The FCC lacks “express authority” for its broadband plan, several carriers said. “Its actions constitute a bald arrogation of power not conferred by Congress that will result in the annual misappropriation of $4.5 billion of consumer-provided USF support.” The commission “lacks jurisdiction to redirect USF funds to broadband or to regulate broadband,” said Cellular Network Partnership, C Spire Wireless, DOCOMO Pacific, Nex-Tech Wireless, PR Wireless and U.S. Cellular. A second joint filing from NARUC and several telcos made the same point about “unlawful” broadband obligations: “The added unfunded burden of satisfying the broadband condition threatens the viability of rural carriers and the vital services they provide to rural consumers.” The Gila River Indian Community and Gila River Telecom attacked the FCC’s broadband obligations, too, calling them in their joint brief “blinking reality” and irrational rather than a sign of “efficiency.”

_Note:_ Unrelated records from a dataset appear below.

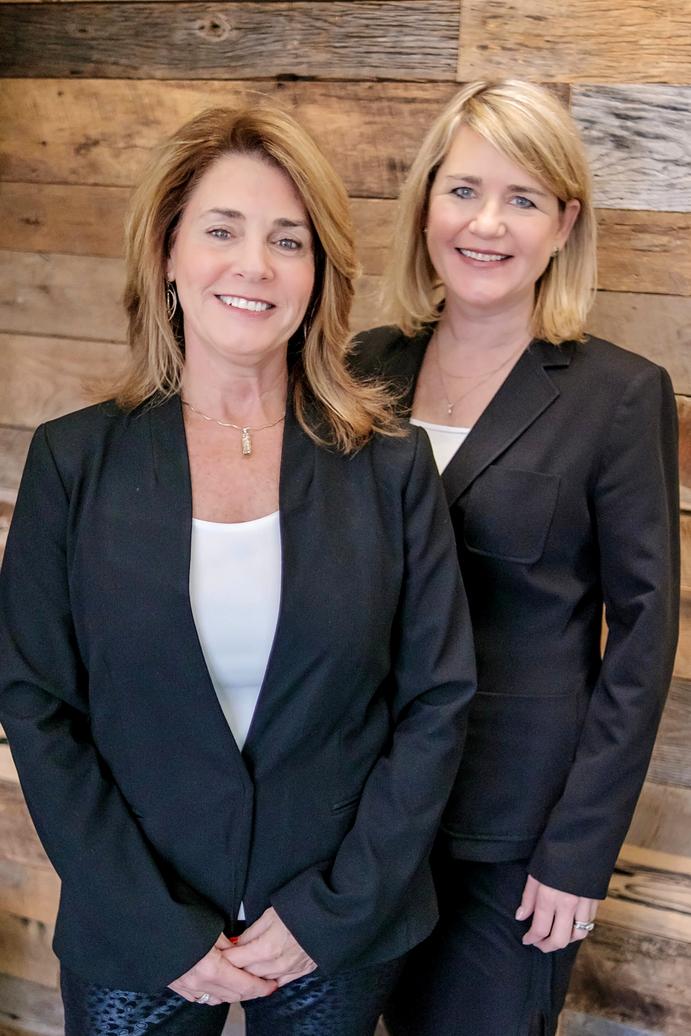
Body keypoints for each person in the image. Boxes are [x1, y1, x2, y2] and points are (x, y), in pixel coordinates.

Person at [0, 105, 477, 1036]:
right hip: (137, 927)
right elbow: (37, 705)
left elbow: (436, 700)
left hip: (335, 930)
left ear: (318, 275)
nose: (254, 265)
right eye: (222, 230)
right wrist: (156, 927)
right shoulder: (72, 461)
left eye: (287, 240)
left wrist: (332, 912)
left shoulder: (390, 466)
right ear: (167, 254)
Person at [353, 80, 680, 1036]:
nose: (485, 224)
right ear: (425, 204)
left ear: (562, 224)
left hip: (510, 836)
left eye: (522, 198)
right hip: (352, 818)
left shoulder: (618, 395)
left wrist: (578, 852)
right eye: (462, 190)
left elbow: (642, 639)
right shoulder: (361, 368)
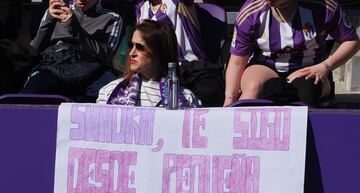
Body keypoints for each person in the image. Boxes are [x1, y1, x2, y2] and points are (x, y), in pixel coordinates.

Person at [224, 0, 360, 107]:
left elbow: (352, 41)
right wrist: (229, 97)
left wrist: (325, 66)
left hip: (310, 66)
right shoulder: (251, 12)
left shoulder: (322, 6)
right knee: (253, 88)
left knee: (307, 91)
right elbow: (237, 61)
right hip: (266, 66)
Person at [20, 0, 122, 100]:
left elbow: (106, 56)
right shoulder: (59, 8)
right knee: (27, 96)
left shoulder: (112, 17)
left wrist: (75, 27)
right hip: (56, 63)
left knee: (111, 94)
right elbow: (34, 49)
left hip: (90, 66)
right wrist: (49, 19)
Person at [134, 0, 225, 107]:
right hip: (157, 71)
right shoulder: (141, 8)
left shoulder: (180, 2)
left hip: (191, 69)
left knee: (208, 94)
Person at [97, 19, 199, 107]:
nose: (132, 53)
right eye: (131, 45)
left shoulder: (187, 99)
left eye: (140, 47)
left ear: (159, 52)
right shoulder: (110, 92)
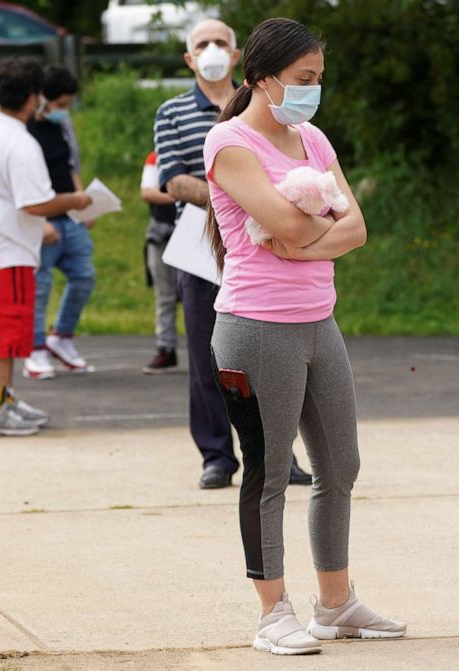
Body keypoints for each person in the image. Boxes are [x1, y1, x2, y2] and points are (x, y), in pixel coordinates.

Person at [204, 17, 406, 655]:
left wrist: (301, 243)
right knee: (267, 474)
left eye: (318, 79)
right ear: (263, 80)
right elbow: (291, 228)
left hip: (320, 322)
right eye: (303, 79)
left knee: (340, 466)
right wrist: (307, 236)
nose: (313, 91)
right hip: (256, 328)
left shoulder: (313, 139)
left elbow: (357, 229)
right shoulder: (229, 143)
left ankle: (336, 604)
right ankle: (272, 613)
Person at [154, 18, 312, 489]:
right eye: (202, 43)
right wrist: (238, 193)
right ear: (189, 57)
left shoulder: (270, 108)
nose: (212, 49)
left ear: (238, 52)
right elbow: (173, 180)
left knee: (275, 356)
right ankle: (217, 456)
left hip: (268, 246)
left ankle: (278, 454)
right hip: (202, 243)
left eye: (220, 41)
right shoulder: (173, 112)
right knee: (209, 356)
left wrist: (260, 199)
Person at [0, 58, 91, 437]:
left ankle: (4, 400)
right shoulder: (20, 142)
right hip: (1, 249)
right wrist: (75, 200)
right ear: (33, 98)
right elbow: (35, 204)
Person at [23, 65, 97, 380]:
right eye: (61, 104)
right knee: (39, 285)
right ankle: (35, 348)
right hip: (41, 219)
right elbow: (20, 183)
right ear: (42, 98)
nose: (63, 111)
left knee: (84, 276)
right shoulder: (22, 129)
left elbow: (71, 166)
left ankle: (61, 337)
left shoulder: (61, 125)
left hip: (69, 215)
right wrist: (38, 222)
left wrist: (83, 203)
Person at [140, 150, 180, 374]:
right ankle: (166, 347)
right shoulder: (156, 157)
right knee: (165, 296)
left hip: (195, 230)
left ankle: (207, 352)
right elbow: (147, 192)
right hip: (163, 232)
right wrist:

"The Commission’s once-in-a-generation reforms that created the Connect America Fund are delivering broadband to rural Americans who lack access while at the same time imposing much-needed fiscal discipline on the fund,” an FCC spokesman said in response. The order is legally sound, he said earlier about NASUCA’s challenge to the commission’s authority to implement access recovery charges (CD Oct 24 p11).
The second joint filing of NARUC and telcos also slammed the “predictability problem” of USF support and the FCC’s new quantile regression analysis: “A carrier simply cannot know from year to year which investment or expenses will be supported and which will not.” NARUC and other national groups loudly stressed these concerns for months (CD Oct 9 p2). The FCC failed in determining its support levels and in its “one-size-fits-all treatment of rate-of-return carriers,” Gila said.
Voice on the Net Coalition, representing VoIP interests, attacked the FCC’s no-blocking obligation. That obligation is for “IVoIP and one-way VoIP providers to refrain from blocking telephone traffic,” the coalition said. It’s “arbitrary, capricious, and an abuse of discretion” and “exceeds the FCC’s jurisdiction and authority under the Act,” VON said. The 10th Circuit should vacate the order, Transcom Enhanced Services said. “The FCC is acting under the statute it wishes it had, not the statute it has.” The commission is “conflating the distinctly different rights, duties, and obligations assigned to carriers on the one hand and end-users on the other” and is trying to “so casually assign the duties of one on the other, or confer the benefits of one on the other, in the absence of specific authority,” it said. Transcom said it’s an enhanced service provider, not a carrier but an end-user, an identity debated in several state commission rulings against the company which it then appealed in court (CD Oct 17 p9).